错误原因:由于主节点创建了表t1,但没有指定主键(此时表结构可以复制到各节点,一旦插入数据DML操作即会报错)
解决方案:为表增加主键,然后做DML操作(MGR需要各表都有主键)
alter table t1 add primary key(id);
insert into t1 values(1),(2);
9、错误案例09
错误信息:
mysqldump -R -E --triggers --single-transaction --master-data=2 -B db01 >db01.sql
Warning: A partial dump from a server that has GTIDs will by default include the GTIDs of all transactions, even those that changed suppressed parts of the database.
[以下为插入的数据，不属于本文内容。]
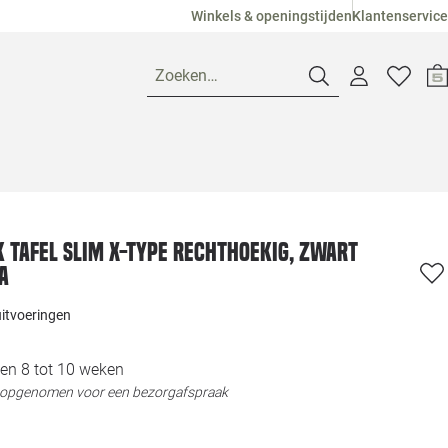
Winkels & openingstijden
Klantenservice
Zoeken…
Openingstijden
Pagina suggesties
Loods 5 Ame
K tafel Slim X-type Rechthoekig, zwart
a
Winkels
Loods 5 Dui
uitvoeringen
Klantenservice
Loods 5 Maas
en 8 tot 10 weken
t opgenomen voor een bezorgafspraak
Veelgestelde vragen
Loods 5 Slie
If you don't want to restore GTIDs, pass --set-gtid-purged=OFF. To make a complete dump, pass --all-databases --triggers --routines --events.
mysqldump: Couldn't execute 'SAVEPOINT sp': The MySQL server is running with the --transaction-write-set-extraction!=OFF option so it cannot execute this statement (1290)
错误原因:mgr不支持mysqldump的事务一致性备份,因为其不支持savepoint
解决方案:通过xtrabackup或者不加--single-transaction备份
10、错误案例10
错误信息:
create table t2 as select * from t1;
ERROR 1786 (HY000): Statement violates GTID consistency: CREATE TABLE ... SELECT.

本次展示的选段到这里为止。